In relation to the compare-and-contrast scenarios, Mr Webster explains: ‘What we are doing with the technology, rather than roll it straight out into the field, is use BT’s Adastral Park research facility [In Ipswich] to trial the sensors, almost like a head to head.

‘So if you take road sensors for example [used to inform winter service gritting potentially], we’re looking at the same piece of road, once we’re happy that the data is coming through correctly, and it’s reliable, we will then roll that out to the field, but it could be that some of the sensors are very expensive, some of them more cost-effective. So we need to look at how reliable and accurate they are. We are being very careful when we deploy them in the field to make sure we deploy them near weather stations, for example – that will then give us a controlled environment – and then start to locate them across several gritting routes.

‘We’re aware that across the county there could be a 10 degree variance in temperature. Obviously the more road surface temperature sensors we put in, the more granular the data will be. We are comparing – do we have in-ground sensors, do we have contactless sensors, do we have infra-red sensors?

'There’s a whole multitude of different sensor types and it’s trying to work out which is best in which environment. Suffolk gives us a very unique opportunity: we’ve got very heavily urban areas; we’ve got extremely rural area and we have coastal areas. So we are hoping that all the learning we have can be replicated throughout the UK.

‘We have [some road surface temperature sensors] on columns. We are looking at putting them into the roads or whether we can use neighbouring authorities’ information as they have them in the roads already. There is a lot of data sharing going on here as well.’

It is though, he says, too early to say whether one method is more accurate than another.

‘The trends are very similar. The actual points they are measuring can be a degree or so out, which can have a big impact on the winter service, because one degree can make the difference between going out on a [gritting] run and not going out on a run.

‘The idea is to operate the sensors this year alongside the current decision-making process and at the end of the season we can then compare and see, what would we have done differently, what would the savings have been and also how can this type of data be used to inform our decisions.

'We are currently making decisions quite a few hours before the run is due. So we are working with Meteo Group, who provide the weather forecasts, to see how we can make those insights and those interventions.’

The project is also trialling gulley sensors, which detect both silt levels and water flow. ‘We have sensor probes that go down and measure the silt and the water. And we have contactless sensors that measure water levels. It’s mounted under the grille.

'It sends a signal down and can measure how deep the water is. We have to go in beforehand to do depth measurements. We measure the depths of the outlet pipes and from that they can start sending that data through. But again it comes back to compare and contrast: is it important to measure the silt levels? We like to think it is, but then again the data might not bear that out. And then once we’ve got the data, how can that be translated for operational efficiencies?’

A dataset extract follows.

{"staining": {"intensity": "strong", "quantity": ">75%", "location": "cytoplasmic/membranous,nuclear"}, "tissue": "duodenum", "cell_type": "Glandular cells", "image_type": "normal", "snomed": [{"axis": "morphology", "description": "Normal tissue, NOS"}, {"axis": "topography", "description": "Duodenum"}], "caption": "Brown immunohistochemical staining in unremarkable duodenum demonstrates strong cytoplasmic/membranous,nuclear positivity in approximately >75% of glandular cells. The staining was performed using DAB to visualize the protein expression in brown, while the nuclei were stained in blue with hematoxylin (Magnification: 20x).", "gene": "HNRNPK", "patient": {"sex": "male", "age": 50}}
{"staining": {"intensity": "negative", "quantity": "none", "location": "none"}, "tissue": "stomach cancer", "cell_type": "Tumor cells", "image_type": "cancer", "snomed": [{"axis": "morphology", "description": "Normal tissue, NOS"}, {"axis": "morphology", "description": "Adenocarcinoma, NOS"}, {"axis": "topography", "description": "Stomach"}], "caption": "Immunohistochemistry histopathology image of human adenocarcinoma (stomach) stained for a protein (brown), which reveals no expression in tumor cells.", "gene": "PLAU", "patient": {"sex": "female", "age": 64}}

Like other projects, Suffolk’s Live Lab is interested not just in what individual sensors can tell it but in finding a way of collating and displaying information to make it accessible to decision-makers.

‘We are working with Meteo Group to see how we can ingest that data onto their dashboard. One of the important things throughout the whole of our project is that all these different sensors seem to have their own dashboard.

'And I don’t think as officers we have the time to go to every single dashboard to look at what each sensor is doing. An important point of the project is working with BT, as one of our key partners, they have designed and developed a single dashboard and they are then going to address all the different sensors, all the data, into one place. And that is obviously a key component of what we’re doing.’

The strapline really is: ‘Trying to revolutionise the services we deliver. That’s a key thing we are looking at through all this – how we can benefit the services to the public while also increasing operational efficiencies.’